Still, I contend that any high-mix low-volume (HMLV) SME, in particular, any jobshop is fundamentally different from the assembly facility of an OEM like Toyota, Ford, Maytag, Alcoa, Boeing or John Deere. I hope there will be argument when I say that the customer base, organizational culture and leadership, clout with customers and suppliers, etc. of any jobshop with annual sales in the $5 million to $100 million range is going to be radically different from that of Toyota!
Therefore, even as it is essential that jobshops embrace the philosophy and principles of Lean Thinking, they must also carefully select a manufacturing strategy that suits them. In turn, their choice of manufacturing strategy will force them to significantly change the methods and tools they use. Because, frankly, the majority of the popular "Lean Tools" were never designed to handle the operating conditions and constraints of HMLV manufacturing facilities.
What makes a jobshop different from Toyota?
The primary difference is the product mix. A typical jobshop is a HIGH-mix and VARIABLE-volume manufacturer of a large variety of components. Whereas, Toyota is a LOW-mix HIGH-volume manufacturer of a few assembled products. Consequently, while it is easy to recognize "Value Streams" at Toyota and many of their Tier 1 suppliers, this is a challenge in the case of a jobshop where 100's, if not 1000's, of different routings need to be grouped into process families.

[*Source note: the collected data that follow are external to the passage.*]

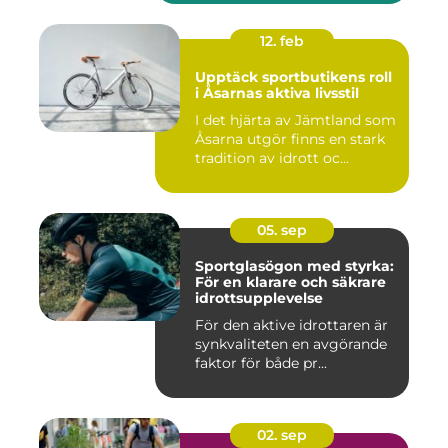
12. feb
Upptäck sportbutikens roll
i Åsarnas aktiva livsstil
I det hjärta av Jämtland som
Åsarna utgör finns en stark
tradition av idrott oc...
05. sep
Sportglasögon med styrka:
För en klarare och säkrare
idrottsupplevelse
För den aktive idrottaren är
synkvaliteten en avgörande
faktor för både pr...
02. sep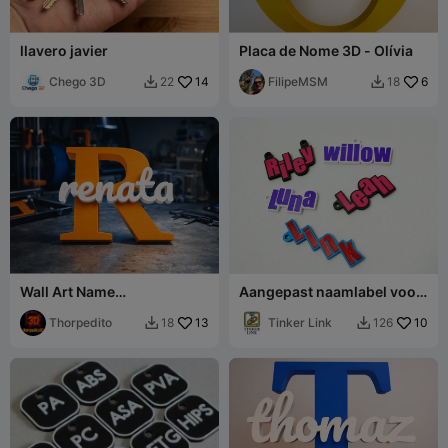
llavero javier
Placa de Nome 3D - Olívia
Chego 3D
14
FilipeMSM
6
22
18


Wall Art Name
Aangepast naamlabel voor
Nombre_Renata
tas
Thorpedito
13
Tinker Link
10
18
126

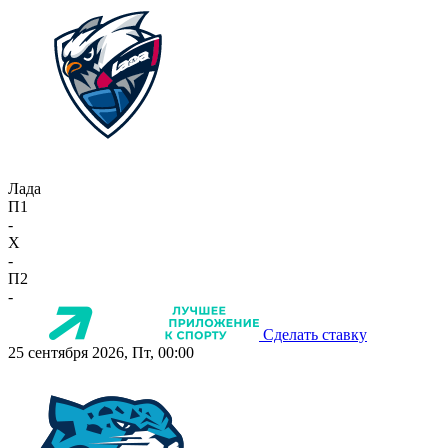
Лада
П1
-
X
-
П2
-
Сделать ставку
25 сентября 2026, Пт, 00:00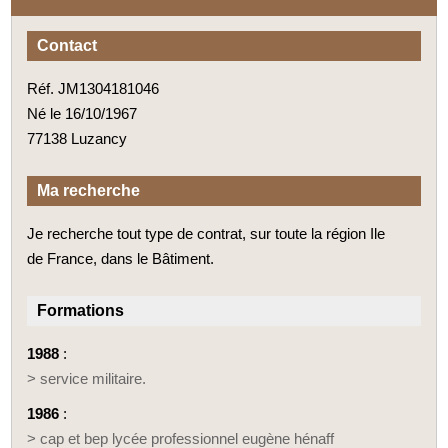
Contact
Réf. JM1304181046
Né le 16/10/1967
77138 Luzancy
Ma recherche
Je recherche tout type de contrat, sur toute la région Ile
de France, dans le Bâtiment.
Formations
1988
:
> service militaire.
1986
:
> cap et bep lycée professionnel eugène hénaff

Yet another significant difference between a jobshop and any of Toyota's assembly facilities is that jobshops tend to have their equipment grouped by function i.e. the layout tends to be a Process Layout. In reality, this layout has historically been adopted by jobshops in the belief that it makes them flexible. That is far from the truth! The Process Layout is the root cause for the classic batch-and-queue production that results in high levels of the Seven Types of Waste, and worse, causes the daily chaos on the shopfloor of any jobshop. In fact, if you read Taichi Ohno's book Toyota Production System, you will find that he often says throughout his book that he designed every Toyota facility so that the equipment in the manufacturing facility was laid out as per the logical sequence/s of manufacturing and assembly steps for their products!
And here are some more fundamental differences between a jobshop and an assembly facility – volatility in demand and delivery dates, high variety of products, highly variable setup times and cycle times between different routings, diverse customer base, limited ability to train the workforce, limited finances to hire full-time staff devoted to Continuous Improvement, complex production control and scheduling, limited influence on supplier delivery schedules, tendency for product mix to "migrate" as customer base changes (or new Sales and Marketing staff join the company), etc. I'm sure you will be able to add to this already long list, so please do!